• [BRANO DA LEGGERE]
::::

RIFLESSIONI SULLA NATURA DELL’ILLUSIONISMO* SCIENTIFICO
Immaginiamo una mattina domenicale, siamo a casa in poltrona sfogliando la rivista illustrata quando suona il cellulare, e si diffonde dalla cucina quell’odorino che scatena un precoce appetito. Il caffè appena bevuto ci ha lasciato quel grado sapore caldo, mentre sfioriamo il pelo del gatto accoccolato sul divano. Osserviamo il tutto in camera lenta. È una scena familiare dove si racchiudono i più grandi misteri della vita.
I nostri sensi sono attivi e per via immediata ci danno il contenuto del mondo. Dovremmo farci delle domande a cui tentiamo di rispondere, senza formule e con il pensiero energico.
Prendiamo conoscenza del mondo mediante percezioni. Possiamo chiederci che cosa è il nostro percepire nel formarsi di una percezione, per sapere che cosa avviene. Osserviamo anche che non percepiamo solo il mondo, ma anche noi stessi. Siamo noi ciò che permane di fronte al continuo andirivieni del mondo esterno. Di fronte a un albero ho all’inizio coscienza solo di esso, poi può sommarsi la percezione di me stesso. Sono io che vedo l’albero. Sono cosciente non solo dell’oggetto ma anche della mia personalità, che si contrappone all’albero e lo osserva. Poi, se l’albero scompare alla mia vista, nella mia coscienza rimane una traccia, un’immagine. Questa immagine durante la mia osservazione si è legata a me, il mio essere si è arricchito di un nuovo elemento, la mia rappresentazione di quell’albero. Tornando al nostro esempio domenicale, mi formo le corrispondenti rappresentazioni della voce che ascolto, delle immagini colorate, dell’odore e così via. Lo facciamo continuamente anche senza accorgercene.
Non potremmo parlare di rappresentazioni se non le sperimentassimo nel nostro sé cosciente. Le percezioni andrebbero e verrebbero, Io le lascerei passare. Solo per il fatto che percepisco il mio Io e che con ogni percezione si modifica ed arricchisce il contenuto della mia anima, mi obbliga a mettere insieme l’osservazione dell’albero col mio proprio cambiamento. Mi sento autorizzato a parlare di una mia rappresentazione. Io percepisco la rappresentazione nel mio sé allo sesso modo in cui percepisco gli altri oggetti. La rappresentazione è lì e si imprime per un tempo nella memoria.
Posso ulteriormente fare una differenza, chiamando mondo esterno gli oggetti che ho di fronte, e mondo interno il contenuto della percezione del mio sé. Fin qui i fatti. In uno studio precedente si è accennato al binomio osservazione-rappresentazione come i due punti di partenza per ogni attività umana. (Cfr. https://www.nuovatlantide.org/dalla-parte-della-liberta-un-approccio-preliminare/)

::::

• [ESTRATTO DELLA FONTE]
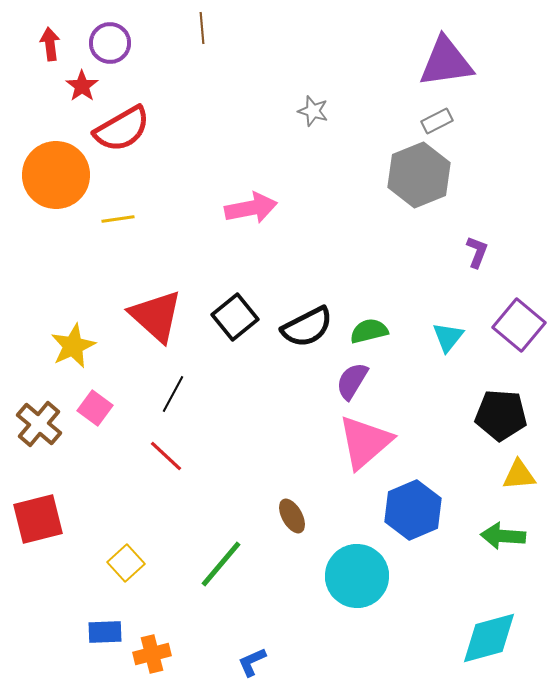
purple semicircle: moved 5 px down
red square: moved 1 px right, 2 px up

::::

Traduci in inglese questa frase del brano sulla percezione: «Siamo noi ciò che permane di fronte al continuo andirivieni del mondo esterno.»

• [SOLUZIONE] We are what endures in the face of the constant coming and going of the external world.